3.Penyesalan dalam Pengasuhan Anak
Banyak ibu-ibu mulai mengkaji kembali metode mereka dalam mendidik anak-anaknya.
Apabila merasa tidak cukup terlibat baik secara emosional maupun fisik, mereka bisa jadi akan menghadapi rasa bersalah serta penyesalan yang sangat dalam.
4.Bertobat dari Pilihan sebagai Istri Pengurus Rumah tangga
Perempuan yang memutuskan untuk tetap berada di rumah bersama anak-anak mungkin akan merasakan hilangnya peluang karir atau keterikatan secara finansial.
Saat anak-anak berkembang dan semakin otonom, biasanya orang tua akan merasakan kesedihan akibat hilangnya arah hidup.
5.Penyesalan Karier
Sebaliknya, perempuan yang menyibukkan diri dengan pekerjaan mungkin meratapi sedikitnya momen berkualitas bersama keluarganya.
Mereka pun dapat mengalami perasaan tertekan pada pekerjaan yang kini tak lagi memuaskan.
6.Hati yang berduka ketika anak-anak tumbuh menjadi dewasa
Anak-anak yang kian otonom bisa menyebabkan sejumlah wanita merasa hilangnya fungsi primer mereka sebagai ibu.
Rasanya mungkin akan semakin berat untuk orang-orang yang memiliki ikatan emosional yang kuat dengan anak-anaknya.
7.Masalah Pernikahan
Perempuan berusia sekitar empat puluh tahun biasanya memulai untuk mengkaji kembali perkawinannya.
Saat anak-anak berkembang, berbagai permasalahan yang sebelumnya disepelekan mulai terlihat dengan jelas, seperti rasa bosan, ketidakpuasan emosi, serta masalah dalam kehidupan seksual.
8.Kewajiban Menjaga dan Memelihara Orang Tua
Banyak perempuan menemui dirinya terlibat dalam merawat orangtua yang sudah lanjut usia, suatu tugas yang dapat menyebabkan tekanan serta lelah secara psikologis.
Ini dapat menyebabkan rasa terperangkap atau bersalah ketika mereka mengalami beban berat.
Memahami bahwa banyak perempuan merasakan hal serupa bisa meringankan perasaan kesepian.
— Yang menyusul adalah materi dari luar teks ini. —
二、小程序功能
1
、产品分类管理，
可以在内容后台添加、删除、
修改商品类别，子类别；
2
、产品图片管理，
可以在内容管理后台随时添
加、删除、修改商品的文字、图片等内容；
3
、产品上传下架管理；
Konseling, mendapatkan dukungan dari sekitar, serta menemukan kembali tujuan dalam hidup pada masa pertengahan kehidupan dapat menjadi jawaban yang tepat.
Apabila Anda atau orang terdekat Anda menghadapi kondisi serupa, jangan sungkan untuk menemui tenaga ahli.
Tantangan sejatinya mengiringi masa tengah hidup, namun di sinilah kesempatan bagi kita untuk tumbuh dan mengeksplorasi sisi baru dari diri sendiri. (TribunSytle.com/Aris/yourtango.com)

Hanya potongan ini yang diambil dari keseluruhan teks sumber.